_Work to complete_
1 – Can you render the sentence "Odd though the book is, I enjoyed it a great deal." from the review of The Devil Tree into Spanish?
2 – Would you quote the review of The Devil Tree from "He wonders who" to "provide for him."?

_Source extract_
════════════════════
THE DEVIL TREE

By Jerzy Kosinski
New York: Seaver Books, Henry Holt and Company, 1981
ISBN # 0-8050-0861-6
206 pages

Comments by Bob Corbett
June 2012

The structure of the book isn’t really like a traditional novel. It is a blend of sort of a weak, curious, but somewhat interesting story of Jonathan Whalen’s bizarre life and then tiny vignettes of what he remembers of his unusual experiences and thoughts about the world. It often read like a journal.

We follow the story of the main character, the young Jonathan Whalen, who has inherited the National Midland Bank and is phenomenally rich.

He wonders who he really is:

“. . . I’ve gained all my wealth and power without risking my life in a war or a revolutions, without bravery or cowardice, betrayal, suffering or sacrifice. Thus as a dramatic hero I have no roots in Shakespeare, Dostoyevsky, or Stendhal . . . Am I merely an example of the banality of power and wealth in America?”

The book (“novel” just doesn’t quite sound right) is a fascinating read, yet it was hard for me to relate to a character who is so wealthy that most of his wants or dreams can be satisfied in a moment. I had to constantly do a reflective comparison which suggested to me that my own choice of a very simple material and economic life, and my delights in the simple life, has given me a degree of freedom that all of Jonathan’s wealth couldn’t provide for him.

In many ways the novel read like two separate books. One, a more traditional novel, seems relatively thin, the story of an extraordinarily wealth young man with a sad and bizarre past, and with exotic sexual tastes. The other part is more like either journal entries of events or reflections of a person with a quite unusual thoughts, but fascinating and interesting. Odd though the book is, I enjoyed it a great deal.

Before the book begins he’s already disintoxicated from drugs, and has no interest in them any longer. However, Karen, his long-time girlfriend, a very beautiful and famous model (with quite huge and varied sexual tastes) does use drugs often and despite his constant reminder that he no longer uses them, she constantly offers and suggests them.
════════════════════
_Dataset excerpts_

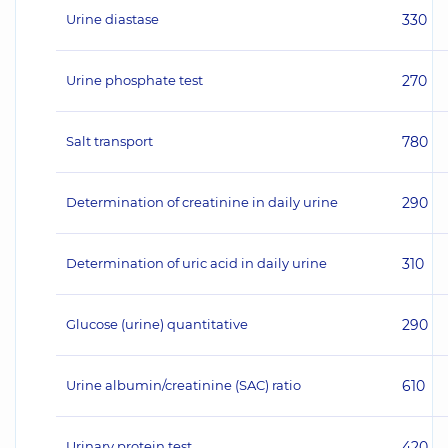
Urine diastase
330
Urine phosphate test
270
Salt transport
780
Determination of creatinine in daily urine
290
Determination of uric acid in daily urine
310
Glucose (urine) quantitative
290
Urine albumin/creatinine (SAC) ratio
610
Urinary protein test
420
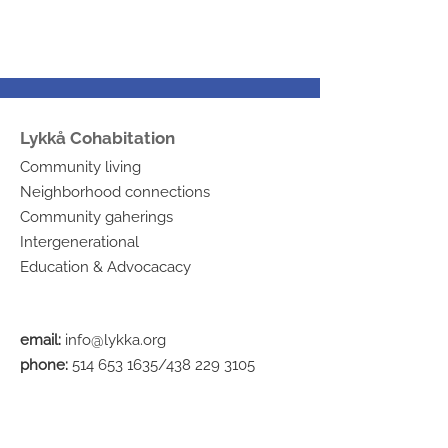
Lykkå Cohabitation
Community living
Neighborhood connections
Community gaherings
Intergenerational
Education & Advocacacy
email:
info@lykka.org
phone:
514 653 1635
/438
229 3105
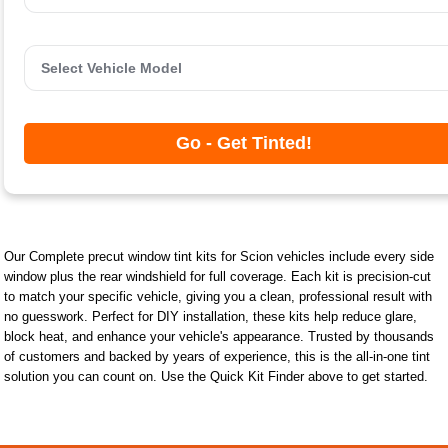
Go - Get Tinted!
Our Complete precut window tint kits for Scion vehicles include every side
window plus the rear windshield for full coverage. Each kit is precision-cut
to match your specific vehicle, giving you a clean, professional result with
no guesswork. Perfect for DIY installation, these kits help reduce glare,
block heat, and enhance your vehicle's appearance. Trusted by thousands
of customers and backed by years of experience, this is the all-in-one tint
solution you can count on. Use the Quick Kit Finder above to get started.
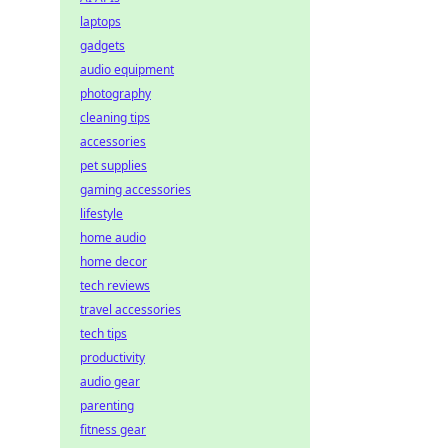
laptops
gadgets
audio equipment
photography
cleaning tips
accessories
pet supplies
gaming accessories
lifestyle
home audio
home decor
tech reviews
travel accessories
tech tips
productivity
audio gear
parenting
fitness gear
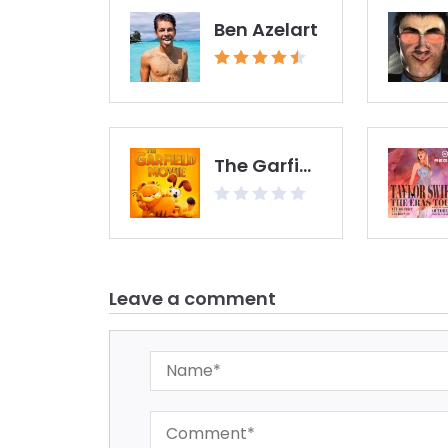
Ben Azelart
The Garfield Movie
Leave a comment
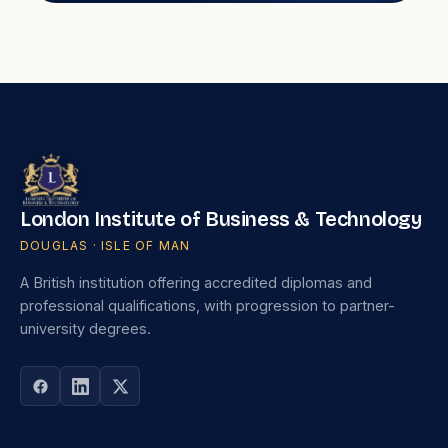
London Institute of Business & Technology
DOUGLAS · ISLE OF MAN
A British institution offering accredited diplomas and
professional qualifications, with progression to partner-
university degrees.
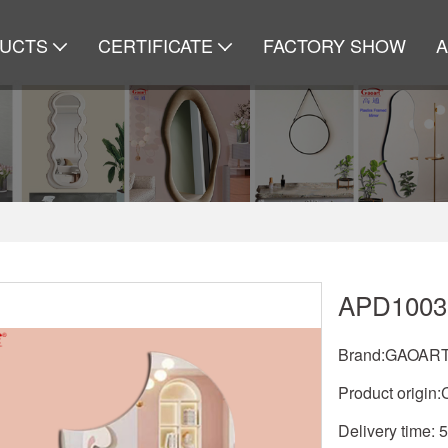
UCTS
CERTIFICATE
FACTORY SHOW
APD1003
Brand:GAOAR
Product origin:
Delivery time: 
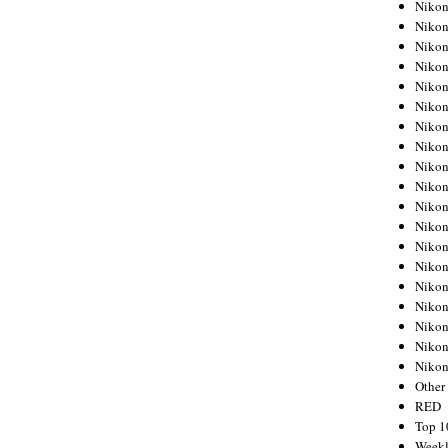
Nikon
Nikon
Nikon
Nikon
Nikon
Nikon
Nikon
Nikon
Nikon
Nikon
Nikon
Nikon
Nikon
Nikon
Nikon
Nikon
Nikon
Nikon
Niko
Other
RED
Top 1
Weekl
════════════════════
_Your responses_
1 – Por extraño que sea el libro, lo disfruté muchísimo.

2 –
He wonders who he really is:

“. . . I’ve gained all my wealth and power without risking my life in a war or a revolutions, without bravery or cowardice, betrayal, suffering or sacrifice. Thus as a dramatic hero I have no roots in Shakespeare, Dostoyevsky, or Stendhal . . . Am I merely an example of the banality of power and wealth in America?”

The book (“novel” just doesn’t quite sound right) is a fascinating read, yet it was hard for me to relate to a character who is so wealthy that most of his wants or dreams can be satisfied in a moment. I had to constantly do a reflective comparison which suggested to me that my own choice of a very simple material and economic life, and my delights in the simple life, has given me a degree of freedom that all of Jonathan’s wealth couldn’t provide for him.